Queste visioni sono stanziali nel cinema di Trier, così come la voce narrante che perpetua racconta lo stato d’animo dei protagonisti – altro marchio stilistico onnipresente –, ma quello che rende La persona peggiore del mondo la sua opera più poetica è la naturalezza con la quale riesce ad affrontare il trauma della crescita e la necessità di compiere delle scelte, non sempre in armonia con il contesto sociale nel quale cresci, l’eleganza con la quale viene affrontato il timore di compiere errori, la paura di non essere al passo con i tempi, i contesti problematici della famiglia e il ruolo della donna. Il successo del film, guardando al di là della talentuosa regia, è legato alla fenomenale recitazione di Renate Reinsve nel ruolo di Julia –già attrice per Trier in Oslo, 31. august – premiata a Cannes con il Prix d’interprétation féminine.
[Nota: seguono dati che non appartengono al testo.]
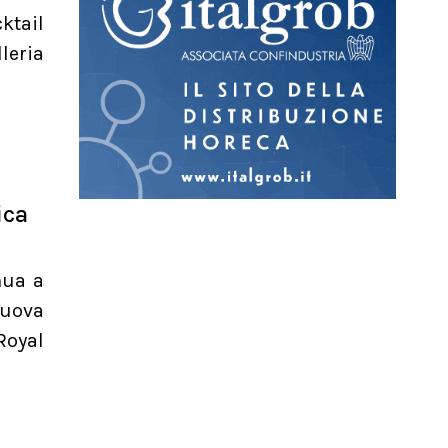
ktail
leria
ica
nua a
nuova
Royal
L’attrice è maestosa nel rendere vivide e tangibili le emozioni che il suo personaggio prova: il suo sorriso, il suo sguardo sono così naturali e comunicativi che lo spettatore potrebbe persino mettere in dubbio che quello a cui sta assistendo siano battute recitate attenendosi ad un copione.
Le visioni sono stanziali nel cinema di Trier, così come la voce narrante che perpetua racconta lo stato d’animo dei protagonisti – altro marchio stilistico onnipresente
Con uno stile registico e un universo poetico ormai ben definiti, Joachim Trier riesce ad addentrarsi nei meandri psichici umani e sociali, portando in scena il conflitto e la tragedia senza perdersi in eccessi enfatici, raccontando il conseguimento della felicità senza essere celebrativo, ma soprattutto riuscendo ad affrontare queste delicate tematiche senza giudicare. Dopo la visione di un suo film non affiorano mai risonanti accuse o condanne, tutti i suoi personaggi portano avanti la loro vita, un’esistenza fatta di scelte sofferte, insoddisfazioni e tragedie ma anche di piccoli e grandi traguardi personali, perché alla fine i suoi film sono come tanti piccoli racconti di vita che si susseguono, mai banali, dove nel bene e nel male ognuno è padrone e responsabile della propria vita, scegliendo sempre secondo ragione, senza mai farsi influenzare dal giudizio degli altri.